Venezia: La tana, amore giovane, malattia e scoperta di sé

Film di Baldacci con Aloi e Vetere in Biennale College

Redazione Ansa

(ANSA) - VENEZIA, 06 SET - Due personaggi opposti, Giulio (Lorenzo Aloi), diciottenne aperto e ottimista e Lia (Irene Vetere, già interprete di Notti magiche di Virzì), ventenne immersa nella mancanza di speranza per l'impegno di doversi prendere cura di una madre con una malattia neurodegenerativa, sono i protagonisti di La tana, l'intensa opera prima di Beatrice Baldacci, realizzata nell'ambito di Biennale College (il programma che accompagna giovani autori nello sviluppo e la realizzazione di lungometraggi a micro budget), al debutto alla Mostra Internazionale del Cinema di Venezia. "Abbiamo cercato di svelare il mistero dei personaggi pian piano, proprio come loro fanno nel percorso di scoperta di se'" spiega la giovane autrice all'ANSA. Il film (produce Lumen Films) si ricollega al corto documentario di Beatrice Baldacci, Supereroi senza superpoteri, presentato nel 2019 al lido in Orizzonti, nel quale la regista ripercorreva attraverso immagini di filmini famigliari la sua infanzia e il rapporto con una madre malata. Una tematica presenta anche in la tana, dove la madre malata di Lia è interpretata da Helene Nardini. "E' un elemento che sentivo ancora molto forte da esprimere.

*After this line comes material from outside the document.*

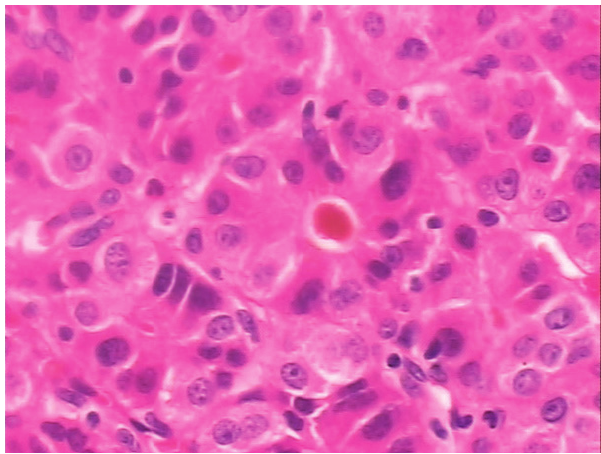
Figure 2, Panel A. Biopsy of orbital mass shows a neoplasm with pseudoglandular, trabecular pattern of polygonal cells, prominent nucleoli, vesicular nuclei, and bile plugs (hematoxylin and eosin staining; magnification,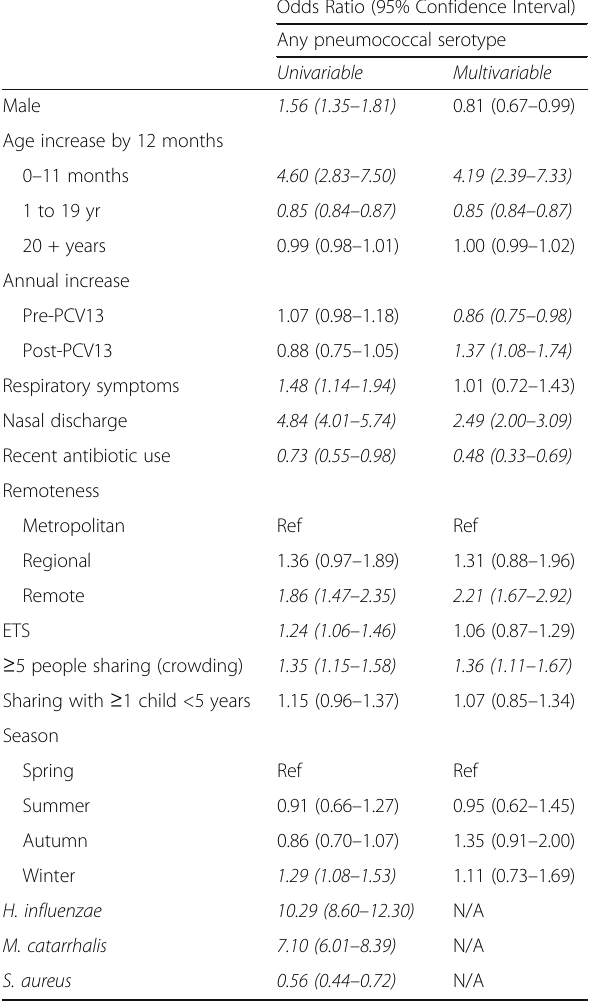
Table 3 Univariable and multivariable analysis of risk factors for carriage of any serotypeable pneumococcus among Aboriginal people in Western Australia, August 2008 – November 2014 Odds Ratio (95% Confidence Interval) Any pneumococcal serotype Univariable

Il corto però è autobiografico, mentre qui ho ho fatto affidamento a due personaggi, alla rielaborazione della finzione, anche se Lia in alcuni tratti è simili a me". Nella storia, ambientata in un'avvolgente campagna estiva, Giulio, che ha deciso di non partire in vacanza per restare nella casa di famiglia con i genitori si ritrova Lia come vicina, nel casale semi abbandonato dove la famiglia della ragazza non veniva da molti anni.
    Misteriosa e silenziosa, Lia all'inizio fatica a rapportarsi alla vitalità di Giulio, coinvolgendolo però in piccole sfide sempre più pericolose. Una chiusura legata alla decisione della ragazza, di prendersi cura da sola della madre. I protagonisti "che condividono anche se in forme diverse, una grande solitudine, si trovano in relazione con i limiti del corpo: da una parte la malattia, dall'altra la giovinezza - conclude la regista -. La natura li guida come simbolo di qualcosa che muore ma rinasce sempre ed è anche ciò che porta Lia a fare la scelta finale nel film". (ANSA).